THIS IS VERY TRICKY.

I am only now, slowly, figuring this out.

But I think that this line of reasoning will eventually get me where I actually want to go.

Date: 2012-03-06 11:13 pm (UTC)
From: [identity profile] eoma-p.livejournal.com
I didn't mean it as discouragement. I'm just thinking of the people in my life who have taught me to value my own worth professionally, and they're very strong abrasive personalities. They've often challenged me and I've had to stand up and communicate clearly when I wanted to curl up in a ball instead. I don't think they're assholes, but gentler souls around me have expressed that opinion. Of course the universe may send what I need instead of what I think would help. In terms of actions, these are the people who doubled my salary and went to bat for me. In terms of words, they're a little hard to take.

Date: 2012-03-06 11:22 pm (UTC)
From: [identity profile] sabrinamari.livejournal.com
I see what you mean.

I think these folks are very necessary in helping others to build up their own assertiveness and self-worth. Why ever bother to learn to stand up for yourself if you never need to do it?

But yes, I agree that it is often difficult to take the abrasive words of people around me. That's a *big* challenge.

Date: 2012-03-06 11:23 pm (UTC)
From: [identity profile] sabrinamari.livejournal.com
Are you around later?

Date: 2012-03-06 11:32 pm (UTC)
From: [identity profile] treesong.livejournal.com
This thread seems to connect to David Schnarch's idea of differentiation.

Exercise tasks:
**A.** In the comment thread, what does eoma-p say the strong, abrasive people did in terms of actions?
**B.** Decide whether each statement agrees with the comment thread, giving yes or no and quoting the words that settle it: (i) eoma-p meant the earlier comment as discouragement; (ii) gentler people around eoma-p have called the abrasive personalities assholes; (iii) treesong connects the thread to David Schnarch's idea of differentiation.
**C.** Please carry the comment thread forward from its last line.

Material:

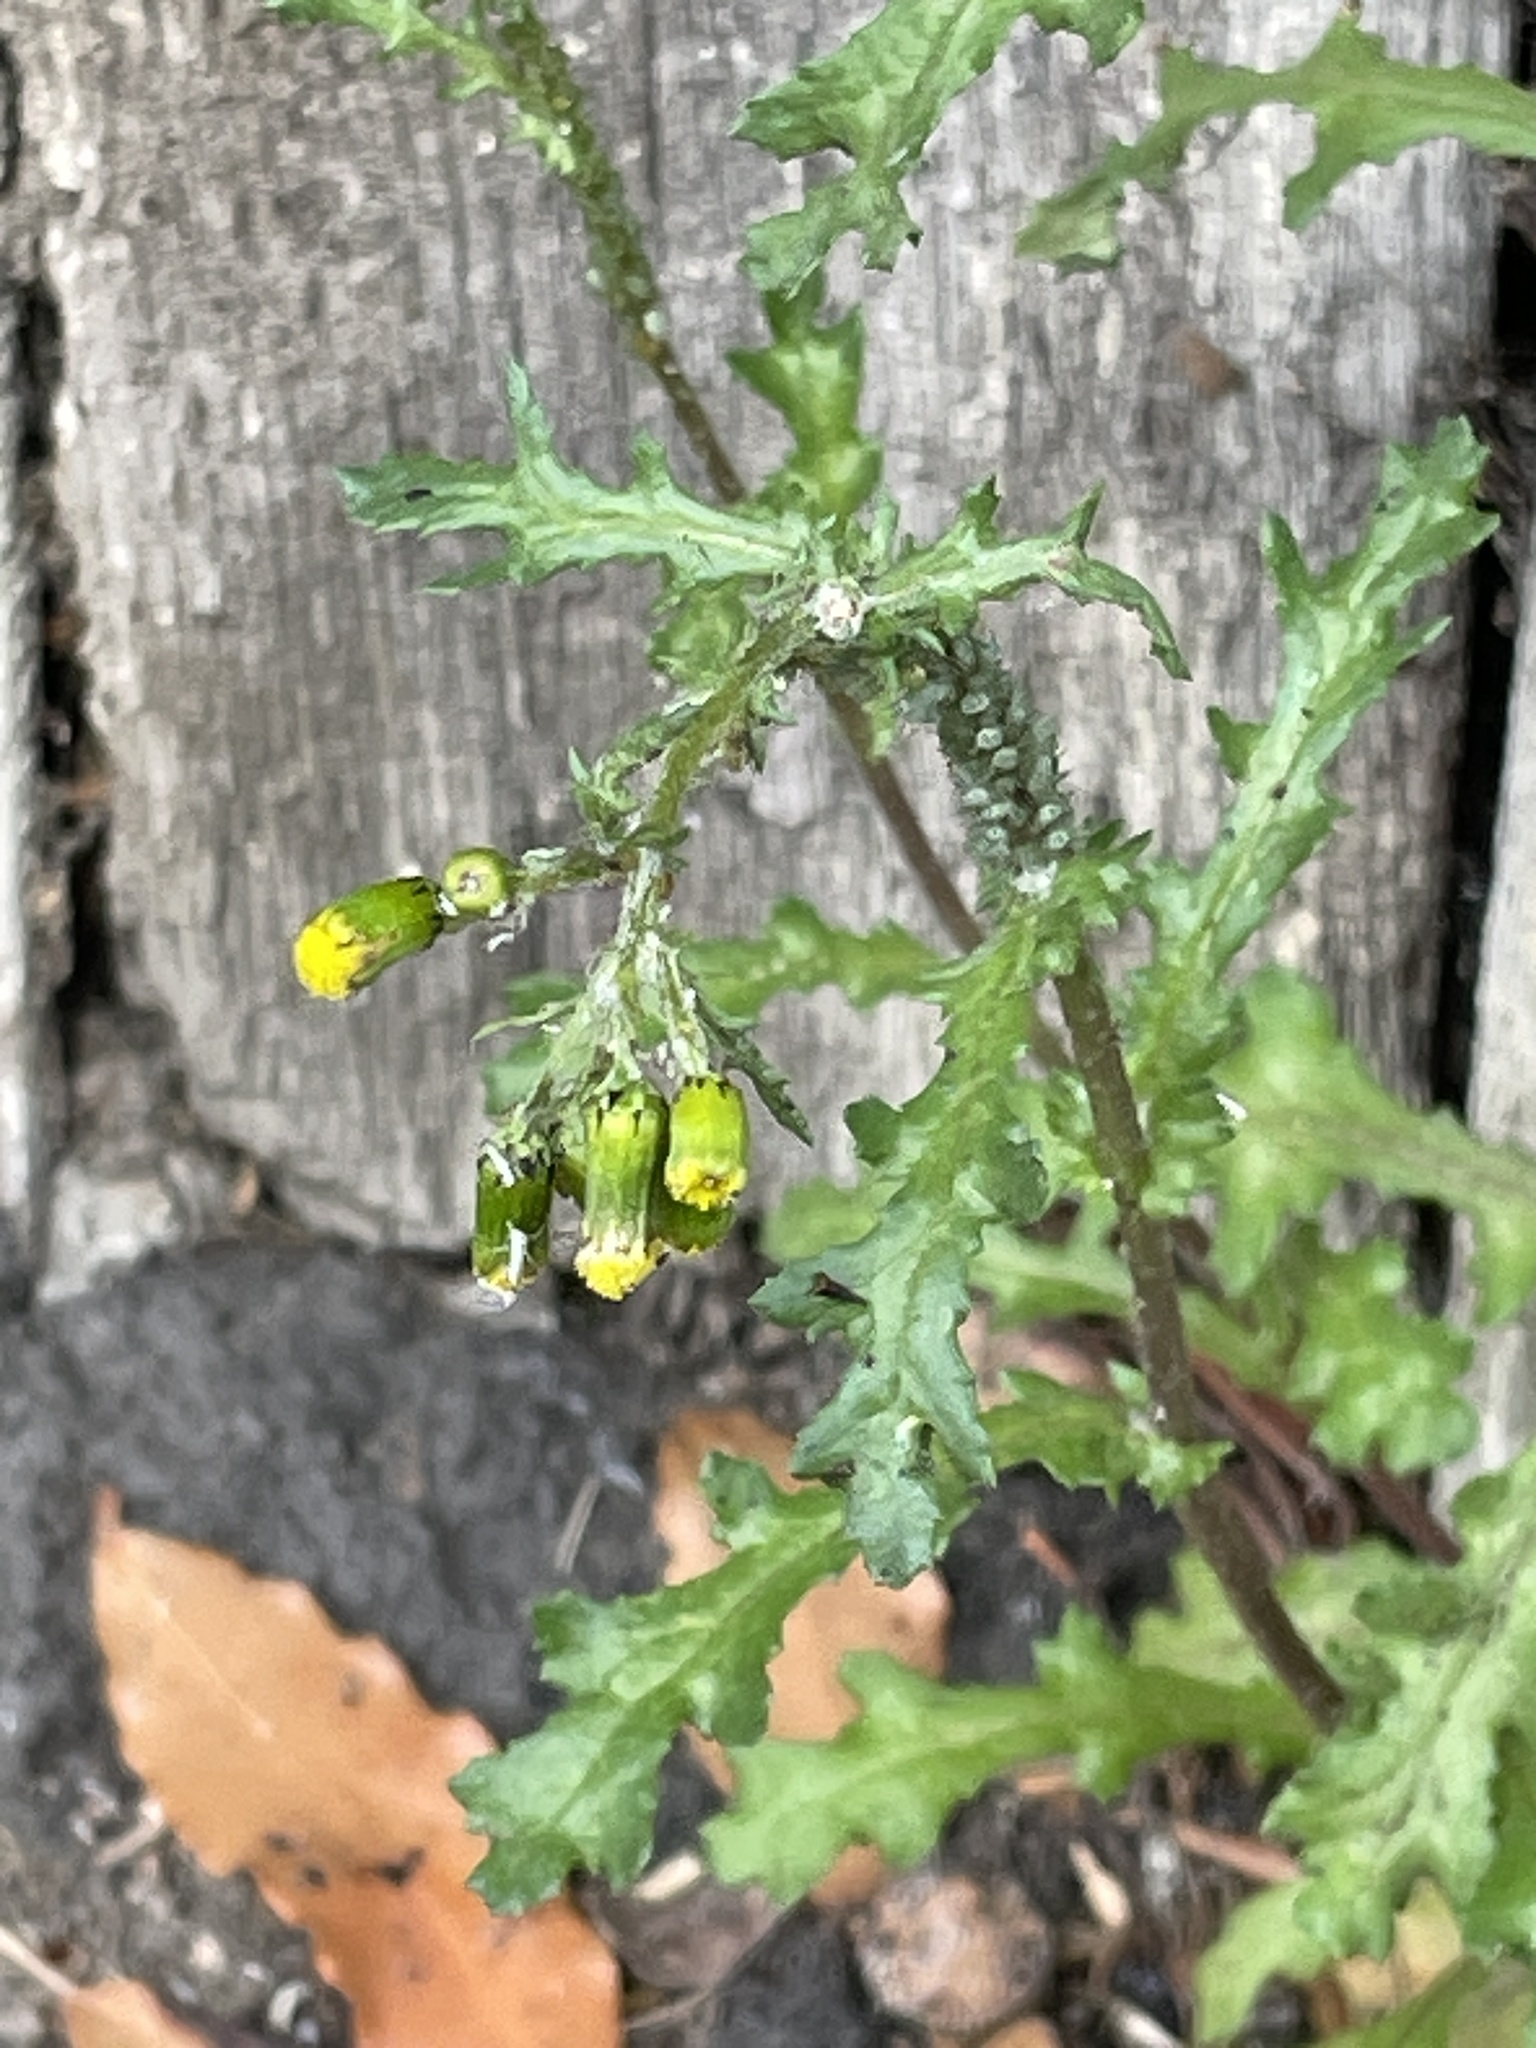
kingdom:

Written responses:
**A.** They doubled eoma-p's salary and went to bat for eoma-p.

**B.**
(i) No: "I didn't mean it as discouragement."
(ii) Yes: "I don't think they're assholes, but gentler souls around me have expressed that opinion."
(iii) Yes: "This thread seems to connect to David Schnarch's idea of differentiation."

**C.**
I just finished reading it on your recommendation, Sabrina.

Thank you for being so willing to share your knowledge and experiences. Your writing always inspires me to action and I am finally de-lurking to tell you so...

Date: 2012-03-07 12:35 am (UTC)
From: [identity profile] sabrinamari.livejournal.com
Yes, I think it is, actually. Thank you for pointing this out.

Right now, I think I'm "further differentiating."

It's smart of you to see this, treesong. I didn't quite have that piece yet.

Thank you---I appreciate the way you took the time to tell me this.

Also, you're most welcome.

Date: 2012-03-07 01:23 am (UTC)
From: [identity profile] sabrinamari.livejournal.com
Beth, I forgot to say this: please find two people in the Minneapolis community who need to know this and tell them this story. I know you'll get a sense of who needs to hear it. Love you!

Date: 2012-03-07 03:19 am (UTC)
From: [identity profile] sligoe.livejournal.com
I am learning, slowly, that I am valued and cared for by the people I work with. My bmanager told HUIS manager that if I were to leave the Service, he would definitely retire. I told his manager that if my manager retired, I would want to go somewhere else, because i Have the best manager in the Service. It's true.

Today, my manager came to me and laughingly handed me a panphlet that advertised an assertiveness training class for women---he toldc me that I really needed the class as he laughed at me. I took one look at it and laughed right back at him. Tonight, I told a group of people that I deserved to have a finished floor to walk on in the balcony of their church. The new church I am playing for has the organ and piano in the upstairs balcony---and the floor is bare plywood. I told them that I needed to have that floor covered, because I didn't care to get splinters in my feet, or in case I fell, in my hads, knees, elbows, etc. They're going to talk to the property committee to get this done.

I am learning more and more to value myself for who I am, what I can do, and how I live in the world. This reflects back onto other people---when they see that I value ME, they tend to value me as well---and that's a good thing.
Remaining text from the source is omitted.